- Directions: Please restate every entry exactly. Leave out the pictures.

Top of Input material

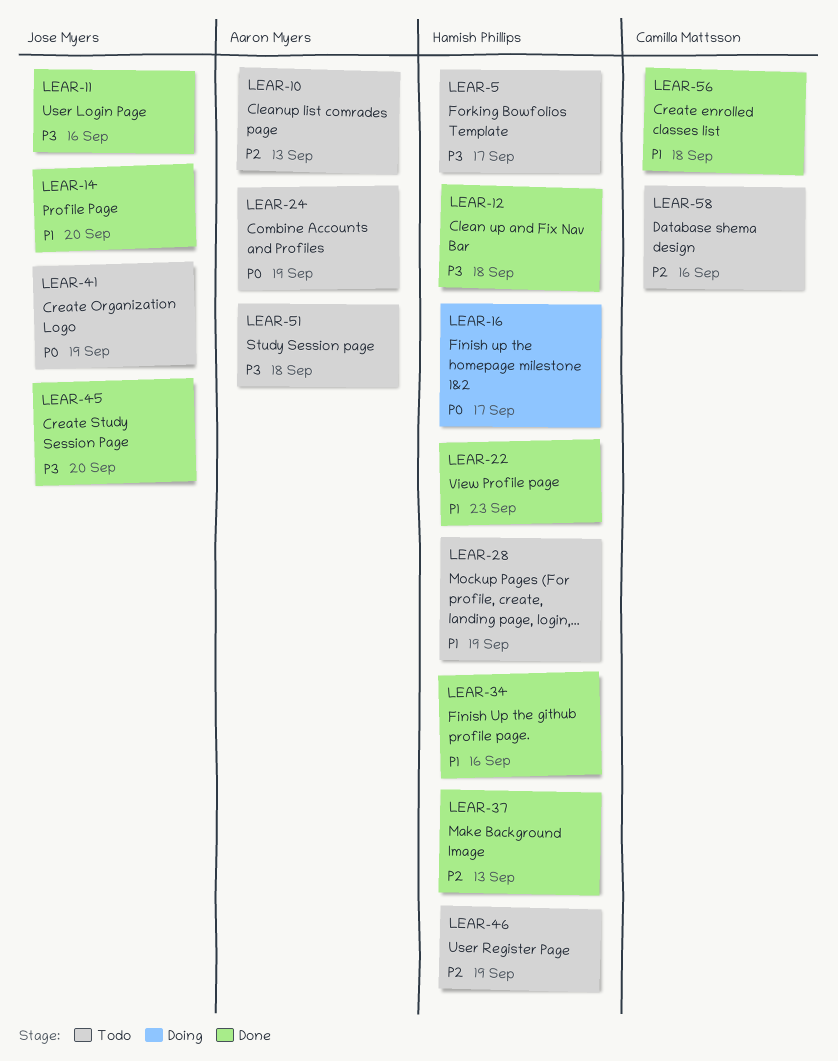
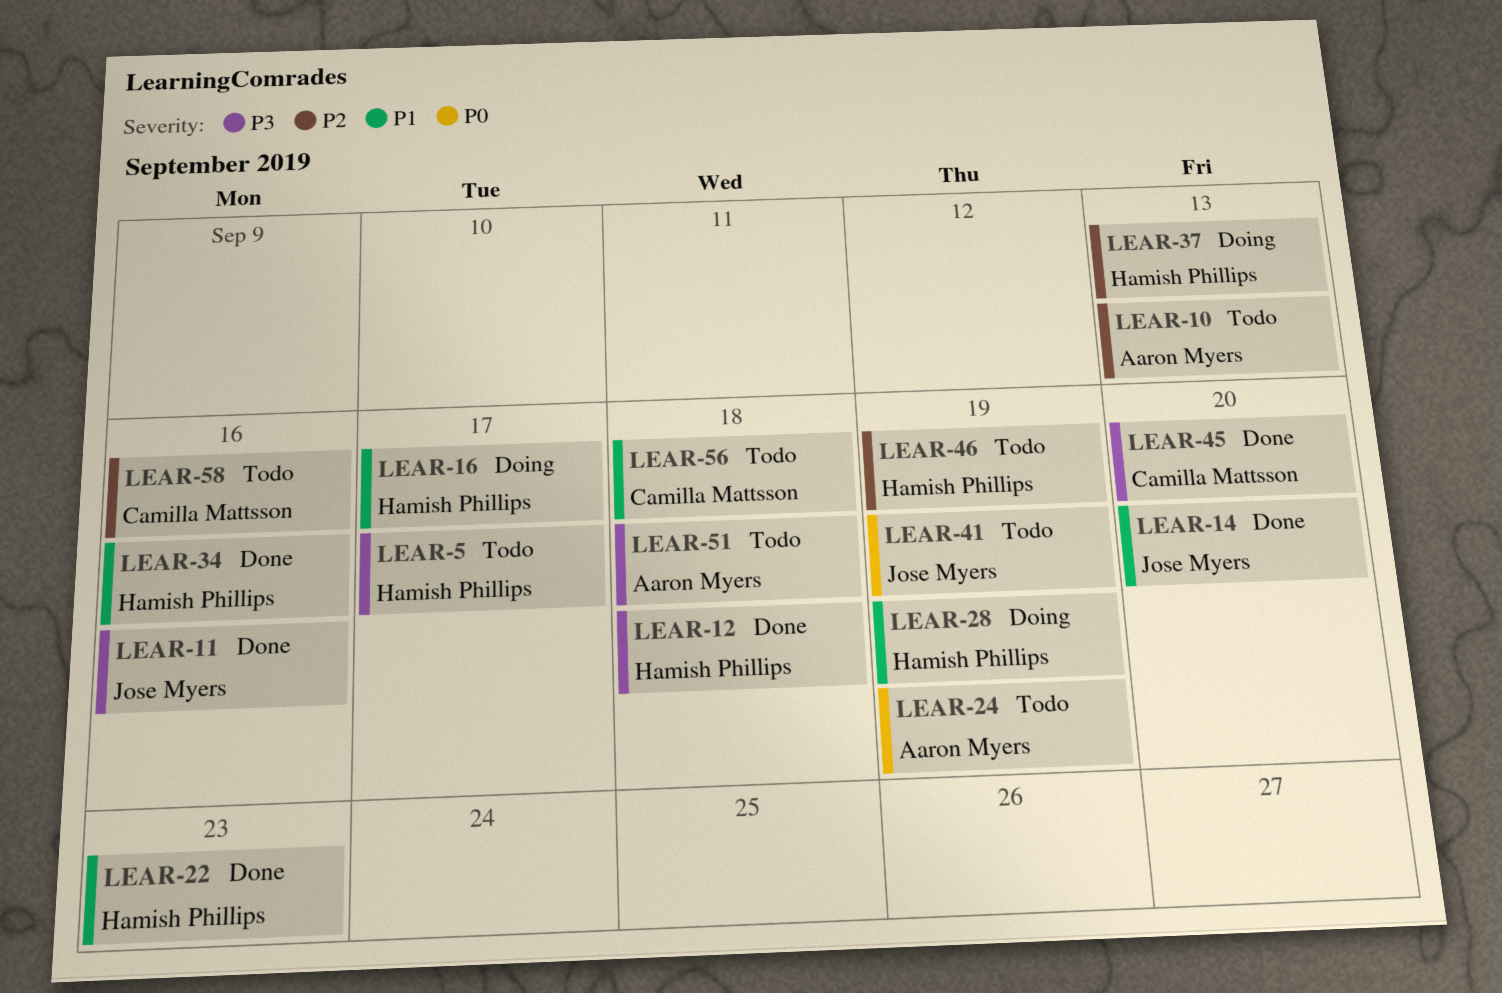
LEAR-16, priority: P0 -> P1
LEAR-28, status: Todo -> Doing
LEAR-37, status: Done -> Doing
LEAR-45, owner: Jose Myers -> Camilla Mattsson
LEAR-56, status: Done -> Todo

Bottom of Input material

- Answer box:
LEAR-16, priority: P0 -> P1
LEAR-28, status: Todo -> Doing
LEAR-37, status: Done -> Doing
LEAR-45, owner: Jose Myers -> Camilla Mattsson
LEAR-56, status: Done -> Todo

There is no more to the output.